=== Begin Enclosure ===

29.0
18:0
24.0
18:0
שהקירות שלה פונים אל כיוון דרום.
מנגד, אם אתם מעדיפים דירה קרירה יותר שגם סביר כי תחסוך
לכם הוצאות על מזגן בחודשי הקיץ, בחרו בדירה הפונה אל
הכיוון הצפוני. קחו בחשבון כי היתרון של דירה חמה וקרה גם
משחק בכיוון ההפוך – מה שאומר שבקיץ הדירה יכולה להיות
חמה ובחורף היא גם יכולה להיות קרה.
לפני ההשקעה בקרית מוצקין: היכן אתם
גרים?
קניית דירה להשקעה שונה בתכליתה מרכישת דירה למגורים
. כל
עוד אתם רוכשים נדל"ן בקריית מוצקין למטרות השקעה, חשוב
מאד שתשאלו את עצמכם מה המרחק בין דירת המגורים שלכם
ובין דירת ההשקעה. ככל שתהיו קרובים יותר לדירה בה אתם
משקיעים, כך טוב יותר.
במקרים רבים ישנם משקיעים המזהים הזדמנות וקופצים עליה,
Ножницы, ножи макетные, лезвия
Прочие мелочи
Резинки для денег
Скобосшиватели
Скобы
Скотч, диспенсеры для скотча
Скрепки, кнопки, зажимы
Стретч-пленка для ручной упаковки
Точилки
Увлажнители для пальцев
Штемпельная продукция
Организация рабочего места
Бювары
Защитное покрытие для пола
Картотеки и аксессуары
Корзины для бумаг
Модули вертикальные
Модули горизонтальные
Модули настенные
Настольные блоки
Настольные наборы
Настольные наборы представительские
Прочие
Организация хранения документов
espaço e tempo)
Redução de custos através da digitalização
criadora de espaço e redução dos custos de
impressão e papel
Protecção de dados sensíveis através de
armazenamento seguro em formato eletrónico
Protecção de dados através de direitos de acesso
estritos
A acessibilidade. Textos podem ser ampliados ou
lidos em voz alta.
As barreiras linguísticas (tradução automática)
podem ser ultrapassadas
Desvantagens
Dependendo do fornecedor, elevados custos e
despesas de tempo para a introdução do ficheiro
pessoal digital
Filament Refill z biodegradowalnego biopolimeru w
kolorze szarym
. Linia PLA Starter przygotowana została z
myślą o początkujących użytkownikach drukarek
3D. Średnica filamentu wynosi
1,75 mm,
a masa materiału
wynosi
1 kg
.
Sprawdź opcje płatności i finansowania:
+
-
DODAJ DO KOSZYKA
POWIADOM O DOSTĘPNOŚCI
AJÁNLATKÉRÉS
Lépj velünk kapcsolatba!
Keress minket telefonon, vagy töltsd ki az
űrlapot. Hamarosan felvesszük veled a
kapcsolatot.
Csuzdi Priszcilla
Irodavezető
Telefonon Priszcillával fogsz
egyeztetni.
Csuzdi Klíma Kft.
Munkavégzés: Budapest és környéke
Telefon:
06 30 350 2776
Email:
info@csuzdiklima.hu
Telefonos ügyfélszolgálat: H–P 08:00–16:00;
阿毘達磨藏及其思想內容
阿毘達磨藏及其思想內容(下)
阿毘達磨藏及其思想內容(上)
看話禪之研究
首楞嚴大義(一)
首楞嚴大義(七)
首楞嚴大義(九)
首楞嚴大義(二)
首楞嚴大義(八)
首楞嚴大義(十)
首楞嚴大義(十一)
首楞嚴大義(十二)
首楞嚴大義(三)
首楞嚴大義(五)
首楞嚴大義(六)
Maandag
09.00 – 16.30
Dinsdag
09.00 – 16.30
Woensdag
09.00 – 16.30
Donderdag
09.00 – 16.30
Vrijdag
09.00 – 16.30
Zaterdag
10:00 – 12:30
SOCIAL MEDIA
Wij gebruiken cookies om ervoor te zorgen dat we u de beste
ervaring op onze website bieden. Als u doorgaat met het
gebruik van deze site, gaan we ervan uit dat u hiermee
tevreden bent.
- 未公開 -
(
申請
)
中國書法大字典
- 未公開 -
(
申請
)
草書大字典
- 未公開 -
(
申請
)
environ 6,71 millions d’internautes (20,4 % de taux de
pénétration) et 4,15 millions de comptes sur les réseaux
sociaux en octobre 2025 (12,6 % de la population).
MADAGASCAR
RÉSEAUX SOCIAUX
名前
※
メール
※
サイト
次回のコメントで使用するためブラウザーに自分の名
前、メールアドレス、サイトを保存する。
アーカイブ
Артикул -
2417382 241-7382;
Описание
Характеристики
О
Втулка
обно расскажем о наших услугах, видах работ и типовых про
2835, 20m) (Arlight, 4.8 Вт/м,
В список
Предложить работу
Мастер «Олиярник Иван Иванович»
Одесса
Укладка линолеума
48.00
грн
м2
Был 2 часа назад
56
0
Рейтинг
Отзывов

=== End Enclosure ===

### YOUR ASSIGNMENT
Word for word, restate only the lines from the one containing "Укладка линолеума" through the last line of the entries, with both ends kept.

### SOLUTION FOR THIS EXERCISE
Укладка линолеума
48.00
грн
м2
Был 2 часа назад
56
0
Рейтинг
Отзывов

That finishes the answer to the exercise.